── Passage donné ──

Année politique Suisse 1991 : Chronique générale / Politique étrangère suisse
Politique économique extérieure
La publication du rapport sur la politique économique extérieure de 1990 donna lieu à un long débat sur l'avenir des relations économiques extérieures de la Suisse, qui a porté avant tout sur l'état des négociations du traité de l'EEE. A cette occasion, les deux Chambres ont adopté à l'unanimité un arrêté fédéral approuvant l'accord entre la Suisse et la CE relatif à la facilitation des contrôles et des formalités lors du transport des marchandises
[78].
Le total des montants couverts par la GRE s'est élevé, en 1991, à 1676,8 millions de francs contre 1885,1 millions l'année précédente. Dans le compte global, les recettes se sont montées à 252,9 millions de francs et les dépenses à 462,6, ce qui donne un excédent des dépenses de 209,7 millions. Les dépenses résultent en particulier de paiements pour dommages politiques et de transferts (372,3 millions de francs) et d'intérêts sur l'avance de la Confédération (74 millions). Afin de compenser les besoins en liquidités de la GRE, un acompte de la Confédération de 335 millions de francs a été sollicité, portant ainsi à 2266 millions de francs le total des avances.
Les engagements de la garantie contre les risques de l'investissement (GRI) s'élevaient à 28,6 millions de francs à la fin de l'année. Les excédents de recettes ont fait croître les réserves de 28,2 millions de francs; les engagements de la GRI sont ainsi couverts à raison de 98%
[79].
A cause de la guerre civile et de la difficulté de la Yougoslavie à honorer l'accord de rééchelonnement de sa dette en faveur de la Suisse, les exportations en direction de ce pays ne bénéficient plus de la GRE depuis le mois de juillet, et ce jusqu'à nouvel avis
[80].
Malgré les oppositions de la Déclaration de Berne pour des raisons politiques et écologiques, le Conseil fédéral a accepté d'accorder une GRE d'un montant de 480 millions de francs aux deux entreprises helvétiques Sulzer/Escher-Wyss et Asea Brown Boveri pour leur contribution à la construction du
barrage Karrun III en Iran, projetée par un consortium comprenant des entreprises allemandes, autrichiennes et suisses. D'autre part, le Conseil fédéral a élargi la commission de la GRE, en admettant deux nouveaux membres, l'un provenant de la direction de la coopération au développement et de l'aide humanitaire (DDA) et l'autre des syndicats. Alors qu'elles réclamaient depuis dix ans d'être représentées au sein de la commission, les principales oeuvres d'entraide ont protesté auprès du chef du DFEP contre la décision de ne pas les avoir admises
[81].

───
── Extrait de données ──

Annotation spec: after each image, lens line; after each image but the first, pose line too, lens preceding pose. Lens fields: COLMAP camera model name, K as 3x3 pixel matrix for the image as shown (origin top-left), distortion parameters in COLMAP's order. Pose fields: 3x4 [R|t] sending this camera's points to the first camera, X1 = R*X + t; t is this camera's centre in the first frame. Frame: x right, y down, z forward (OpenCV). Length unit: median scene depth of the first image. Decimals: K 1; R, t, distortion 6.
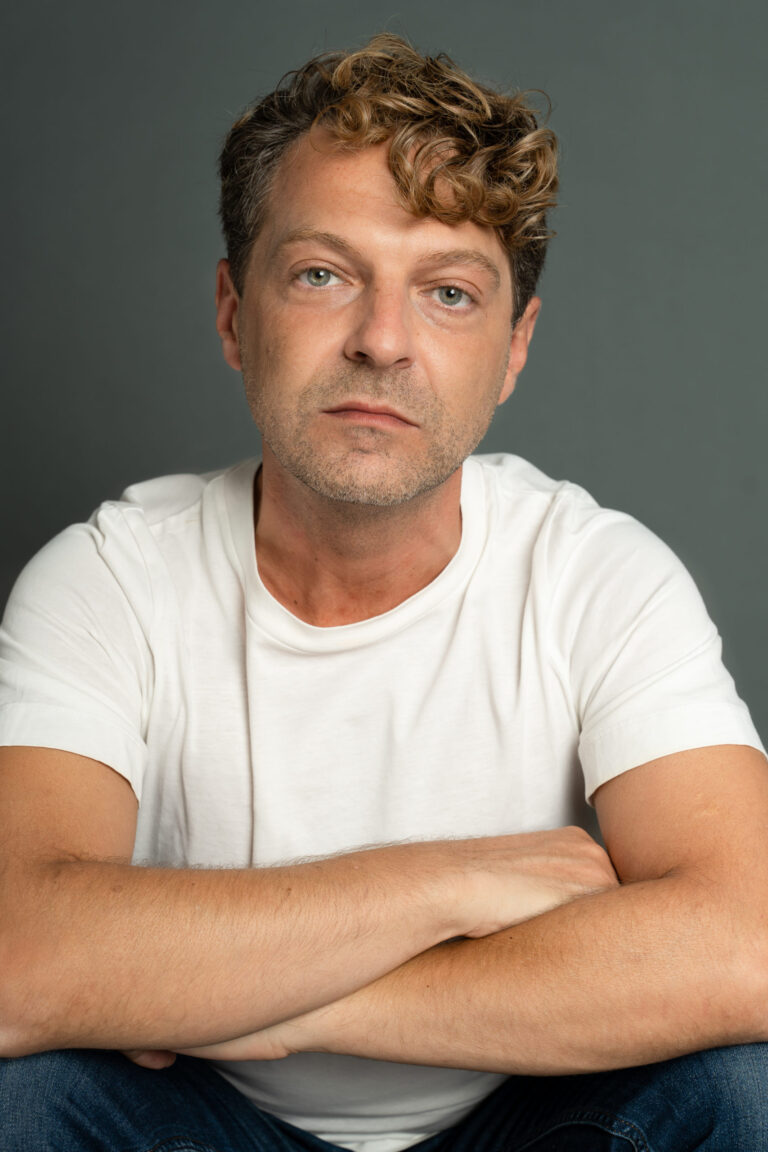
lens RADIAL K [[2265.2, 0, 386.7], [0, 2265.2, 575.7], [0, 0, 1]] dist [0.305260, 0.000000]
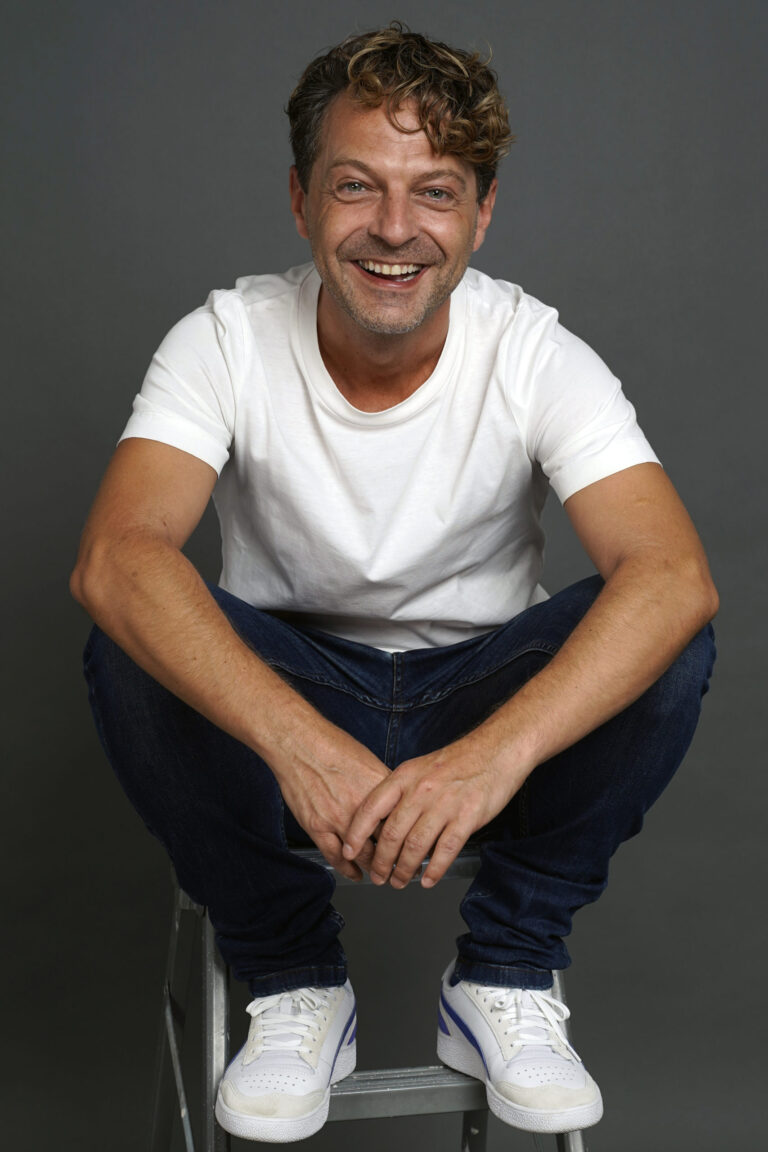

───

- _Questions_:
1: Relevez, dans l'ordre où ils apparaissent, tous les sigles qui figurent dans la chronique sur la politique économique extérieure de la Suisse.
2: Poursuivez la chronique sur la politique économique extérieure de la Suisse à partir de sa dernière phrase.

- _Exercices corrigés_:
1: EEE, CE, GRE, GRI, DDA, DFEP

2:
Les Chambres fédérales ont approuvé à l'unanimité les modifications de la loi sur le tarif des douanes et de l'arrêté fédéral sur les préférences tarifaires
[82].
Les deux Chambres ont adopté, également à l'unanimité, une autre
modification de la loi sur le tarif des douanes proposée par le Conseil fédéral, qui faisait suite à une motion du conseiller national Mauch (prd, AG). Selon cette disposition, il s'agit de suspendre temporairement les droits de douane sur certaines marchandises, comme les produits de base, afin d'éviter, ou au moins d'atténuer, les désavantages concurrentiels de l'économie suisse par rapport à d'autres pays qui pratiquent régulièrement ce genre d'abaissements tarifaires
[83].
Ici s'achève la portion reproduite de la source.